1 Reply Latest reply on Feb 26, 2008 12:17 AM by pmuir

    Seam Design Patterns

    flsusp.fabio.dextra-sw.com

      I have tried Seam for 2 months and I have a lot of design pattern questions and doubts on the better ways for configuring my applications. The fact is I'm not secure about the better design to use when using Seam. The use of statefull beans is ok and is very, very good. But the coupling of the web and the ejb tiers is very hard to keep. I know that it is, probably, a very common problem and I hope there is some design patterns and best practices that the comunity have experienced and that I can try here too. But, where do I find it?

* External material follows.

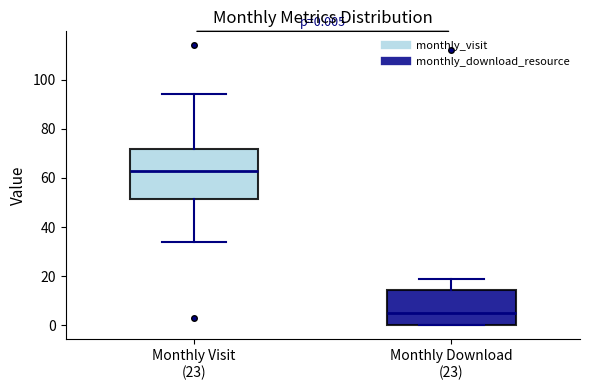

Which box is the tallest, from its lower edge to its upper edge?

Monthly Visit (23)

      My newcommer questions are:


      1) How much complexity I must put on a single stateful bean? On other words, is better to use a single stateful bean for a long running conversation or use several beans instead?


      2) I become very happy when I didn't see any Java classes on my web tier (only JSF converters and validators). But, the coupling to the ejb tier becomes annoying. Is this a good practice? On other words, to use annotations like @DataModel and to put navigation specific methods on the ejb tier is a good practice? Even in hard scalability and performance systems?


      Thanks for the help and sorry for my terrible english...



      Fábio.

        • 1. Re: Seam Design Patterns
          pmuir

          Fábio Santos wrote on Feb 21, 2008 07:19 PM:


          1) How much complexity I must put on a single stateful bean? On other words, is better to use a single stateful bean for a long running conversation or use several beans instead?


          I would use both designs, depending on the complexity of the conversation. Start simple, add more beans if you need them or need to factor out common functionality.


          2) I become very happy when I didn't see any Java classes on my web tier (only JSF converters and validators). But, the coupling to the ejb tier becomes annoying. Is this a good practice? On other words, to use annotations like @DataModel and to put navigation specific methods on the ejb tier is a good practice?


          I personally would avoid this coupling:



          • Use EntityQuery and do #{myQuery.dataModel}, or do something similar with a base class of your own.

          • Use navigation rules in pages.xml with rules that inspect the state of your bean, rather than logical outcomes.